The man ignored the question.
“Young fellow named Maxwell’s a pal o’ yours, ain’t he?”
“He’s my friend, yes. What about him?”
“Li’l’ too much bug-juice, I reckon,” was the half-leering reply. “Somebody ought to knock ’im down an’ run ’im off home. Thought mebbe youse’d like to know.”
Most naturally, Larry was just plain horrified. That Dick, after his one bad slip and narrow escape, should make another that was infinitely worse, seemed utterly unbelievable. Then he remembered that for the past few days Dick had been blue and discouraged for fear that, after all, he mightn’t be able to make passing grades in the year-end examinations. Could it be possible that he had let his discouragement, which, as everybody had told him, was nothing worse than the nervous scare of a fellow who has been working his brain a bit too hard, drive him into another kind of dissipation?

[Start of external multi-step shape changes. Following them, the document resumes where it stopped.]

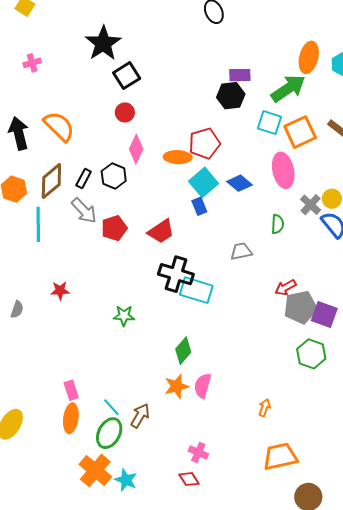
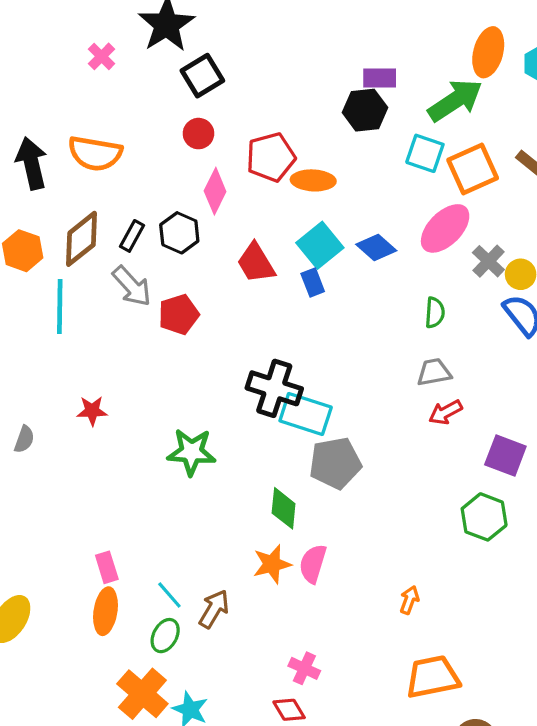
pink cross: (32, 63) -> (102, 56), moved, turned -30
orange semicircle: (59, 126) -> (95, 153), turned 144
red pentagon: (204, 143) -> (271, 157), moved
orange ellipse: (178, 157) -> (313, 180), moved
pink ellipse: (283, 170) -> (445, 228), turned 56
gray cross: (311, 205) -> (488, 261), moved
red trapezoid: (161, 231) -> (256, 263), moved, turned 92
gray trapezoid: (241, 251) -> (434, 372), moved
gray pentagon: (301, 307) -> (335, 463), moved
green star: (124, 316) -> (191, 452), size x1.4
green diamond: (183, 351) -> (284, 508), turned -36
green ellipse: (109, 433) -> (165, 636), size x0.7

All this, as we may figure, flashed through one half of Larry’s mind in the few seconds during which he stood staring at the slouching bearer of bad news and trying, with the other half of the thinking machinery, to determine what possible object the man could have in lying to him—if he were lying.
“You must be mistaken,” he said at last. “The Maxwell you’re talking about isn’t the Maxwell I know.”
“I guess yes. Anyways, the last I seen o’ him he was singin’ an’ hollerin’ f’r youse to come an’ steer ’im home.”